September 25, 2009 11:39 AM | Reply | Permalink
Bald, chubby and plagued with indebtedness...
You mean Bernard Madoff is a Rush fan?
September 25, 2009 12:30 PM | Reply | Permalink
you forgot 'and defflated'
;-)
September 25, 2009 7:10 PM | Reply | Permalink
I suppose it depends on where you live. Back in the 1990s when I lived in NJ near Philly I'd tune in to Limbaugh every now and then to see what he was up to. A local Volvo dealership was advertising during his show.
September 25, 2009 1:09 PM | Reply | Permalink
I suspect quite a number of Rush's listeners are left-of-center and chipping for an outrage high.
September 25, 2009 2:25 PM | Reply | Permalink
So... what will their future look like? ...In reality.
September 25, 2009 10:08 AM | Reply | Permalink
Crumbs that fall off Rush Limbaugh's table.
September 25, 2009 1:04 PM | Reply | Permalink
Actually, Congress moves ahead on the "most important questions of the day" whether we are paying attention or not. If we're looking the other way, however, it makes their job much easier.
September 25, 2009 10:28 AM | Reply | Permalink
I have actually heard some of the Libertarian tea-partiers aarticulate their fear and dislike of the fusion of Congress and corporations. On that, I can agree with them. Where we part ways is on, say, health care public option choices. Most of them hate government so much, they are willing to hand over even MORE money to insurance corporations. "Disconnect" is the rather over-used word for it.
That Glenn Beck is on the Time cover and on Couric says something about MSM that I am uncomfortable with, but I haven't thought it through. I watched a clip of Beck on crooksandliars this morning about the proverbial boiling of the frog slowly (he actually did it, then claimed it was a rubber frog) as a metaphor for the US succumbing to "collectivity" in government as far back as Teddy Roosevelt. John Bolton was his guest there to blast Obama's speech at the UN Security Council.
Now Beck is demonstrably insane, a completely different sort than O'reilly and Limbaugh. And his star is rising fast; that worries me. I see it every day in my valley: he is quoted a lot around here. There are lots of Mormons around here, and I wonder what they think that Glenn is now one of theirs? I'm guessing "not much."
People present at the business event in China were said to be split 50-50 on whether she was the Real Deal or an embarassment worthy of walking out on. 50-50. My stars.
Sometime today, please ask yourself: Are you absolutely, positively, 100% sure that Sarah Palin could never me the 2012 nominee for President, or that she could EVER be elected?
Full disclosure: after this week, I am no longer 100% sure, and even the 1% or @5 makes me queasy.
(Okey dokey, mock away!)
September 25, 2009 10:58 AM | Reply | Permalink
Interestingly, Mormons were the most persecuted religious minority in this country's history. In many ways, there remains an across-the-board aversion to them, whether it be progressive mistrust of their conservatism, or Southern Baptist contempt of there Christian "heresy". Eye of the beholder, I suppose.

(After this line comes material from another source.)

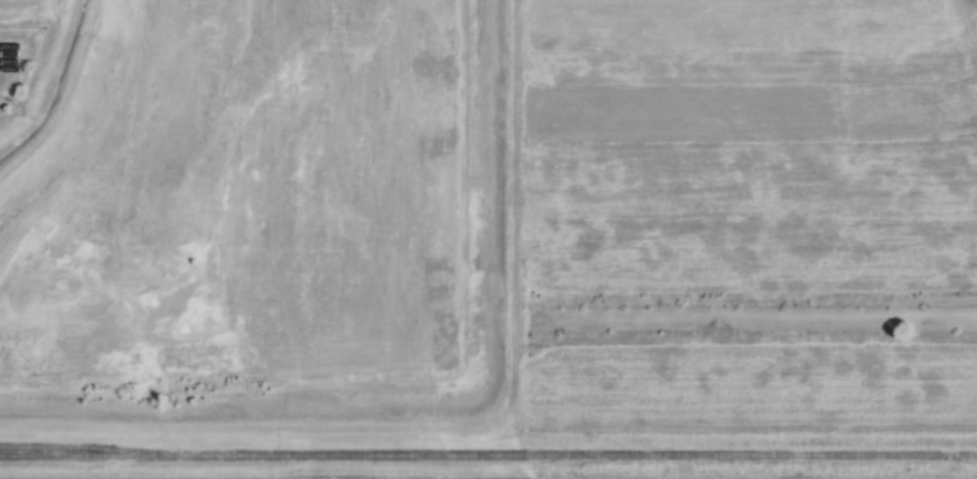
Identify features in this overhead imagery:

Many Libertarians fall into the same trap as Marxists, Freudians and flat-earthers: Protecting their dogma becomes more important than dealing with reality. A "pure" free market cannot exist without drowning itself in human greed - but they keep pining for their "ideal". Odd.
And Beck? We have one salvation: We tire quickly of our clowns.

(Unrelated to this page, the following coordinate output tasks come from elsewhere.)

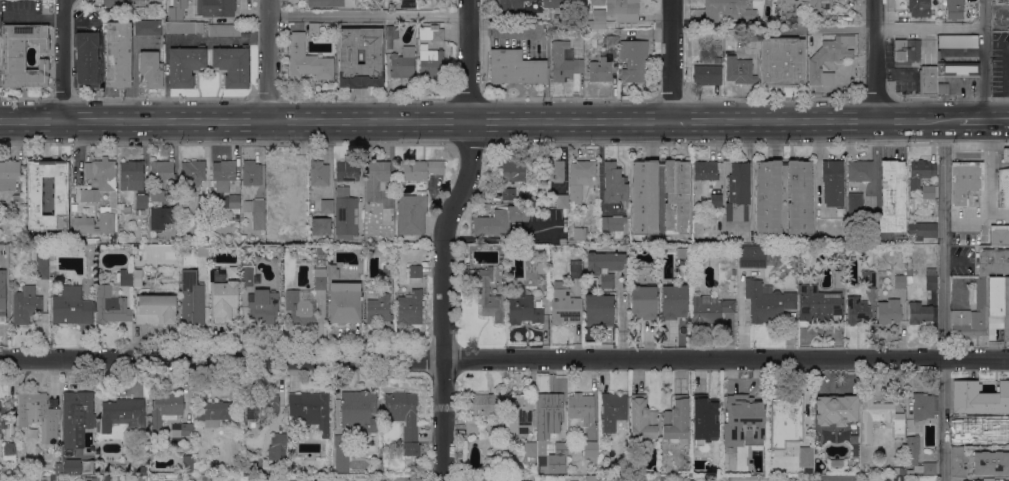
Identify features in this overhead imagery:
building: (597, 2)
building: (118, 3)
building: (330, 3)
building: (555, 3)
building: (506, 5)
building: (975, 6)
building: (216, 7)
building: (804, 8)
building: (918, 8)
building: (731, 9)
building: (955, 9)
building: (617, 12)
road: (369, 14)
road: (39, 16)
building: (180, 22)
building: (147, 27)
road: (891, 28)
building: (224, 29)
building: (430, 32)
building: (328, 34)
building: (391, 34)
building: (578, 34)
building: (590, 35)
building: (611, 40)
building: (957, 41)
building: (296, 45)
building: (907, 50)
building: (118, 54)
building: (23, 55)
building: (360, 57)
building: (828, 58)
building: (87, 59)
building: (633, 59)
road: (270, 60)
building: (431, 60)
road: (672, 60)
road: (873, 60)
road: (71, 61)
building: (781, 61)
building: (563, 62)
building: (403, 63)
building: (185, 65)
building: (232, 65)
building: (514, 67)
building: (956, 68)
building: (151, 69)
building: (600, 70)
building: (739, 70)
building: (707, 74)
road: (983, 74)
building: (926, 80)
building: (940, 87)
road: (951, 98)
road: (479, 120)
road: (983, 120)
building: (1005, 155)
road: (878, 159)
road: (328, 161)
building: (419, 169)
building: (347, 170)
building: (513, 170)
building: (551, 170)
building: (705, 170)
building: (829, 170)
building: (161, 171)
building: (860, 171)
building: (192, 173)
building: (251, 173)
building: (318, 173)
building: (9, 174)
building: (223, 174)
building: (131, 175)
building: (284, 175)
building: (579, 178)
building: (375, 179)
building: (963, 180)
building: (914, 181)
building: (613, 183)
building: (78, 185)
building: (1003, 189)
building: (73, 190)
building: (737, 192)
building: (507, 194)
building: (59, 195)
building: (892, 196)
building: (783, 197)
building: (98, 199)
building: (644, 199)
building: (141, 200)
building: (715, 200)
building: (18, 201)
building: (203, 201)
building: (554, 202)
building: (234, 204)
building: (293, 206)
building: (326, 206)
building: (533, 208)
building: (855, 208)
building: (141, 211)
building: (159, 211)
building: (256, 211)
building: (411, 213)
building: (345, 214)
road: (976, 214)
building: (534, 216)
building: (499, 220)
building: (613, 224)
building: (320, 226)
building: (922, 230)
building: (870, 231)
building: (369, 235)
building: (579, 235)
road: (442, 238)
building: (1004, 238)
road: (943, 239)
building: (93, 240)
building: (416, 246)
building: (202, 249)
building: (837, 249)
building: (319, 251)
building: (683, 251)
building: (752, 259)
building: (993, 260)
building: (604, 266)
building: (575, 269)
building: (42, 270)
building: (233, 271)
building: (332, 271)
building: (387, 271)
building: (909, 271)
building: (734, 272)
building: (414, 274)
building: (248, 276)
building: (125, 277)
building: (137, 277)
building: (356, 277)
building: (931, 277)
building: (320, 278)
building: (839, 278)
building: (868, 279)
building: (899, 281)
building: (489, 296)
building: (223, 297)
building: (192, 299)
building: (644, 301)
building: (674, 301)
building: (767, 301)
building: (3, 304)
building: (26, 304)
building: (564, 304)
building: (818, 304)
building: (71, 306)
building: (111, 306)
building: (263, 306)
building: (300, 306)
building: (998, 306)
building: (341, 307)
building: (378, 307)
building: (410, 308)
building: (710, 308)
building: (155, 309)
building: (599, 309)
building: (523, 310)
building: (888, 311)
building: (857, 312)
building: (919, 312)
building: (971, 316)
road: (504, 358)
building: (979, 397)
building: (260, 404)
building: (924, 405)
building: (581, 408)
building: (165, 409)
building: (310, 409)
building: (835, 409)
building: (358, 410)
building: (482, 410)
building: (613, 411)
building: (746, 411)
building: (214, 412)
building: (787, 412)
building: (402, 413)
building: (39, 414)
building: (123, 414)
building: (548, 414)
building: (5, 415)
building: (518, 415)
building: (703, 416)
building: (77, 417)
building: (879, 417)
road: (943, 419)
building: (642, 420)
building: (676, 420)
building: (1000, 425)
building: (974, 426)
building: (187, 429)
building: (778, 435)
building: (791, 435)
building: (740, 440)
building: (141, 442)
building: (277, 446)
building: (591, 448)
building: (912, 448)
building: (561, 449)
building: (9, 450)
building: (529, 451)
building: (341, 453)
building: (153, 456)
building: (806, 456)
building: (957, 462)
building: (991, 462)
building: (188, 463)
building: (290, 465)
building: (72, 466)
building: (58, 468)
building: (929, 468)
building: (139, 469)
building: (562, 470)
building: (899, 470)
building: (907, 471)
building: (107, 477)
building: (52, 478)
building: (589, 478)
building: (839, 478)
building: (893, 478)
building: (91, 479)
building: (662, 479)
building: (988, 479)
building: (630, 480)
building: (969, 480)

September 25, 2009 11:47 AM | Reply | Permalink
I think Beck's excoriation of Teddy Roosevelt will backfire on him. That's the second Beck mention of him I've seen. In that interview with Kouric he called McCain a "weird progressive" like Teddy Roosevelt who would have been an even worse president than Obama.
My guess is Teddy Roosevelt is one of our more popular presidents though most people couldn't say why or name any of his accomplishments. He's been dead since 1920, his reputation is cast in amber, the history hasn't changed but now Beck wants to rewrite it? It's sort of like attacking apple pie as some socialist plot brought over by European immigrants to rot our teeth. At some point even Beck lovers realize this guy is a revisionist historian with an agenda that's way, way out there.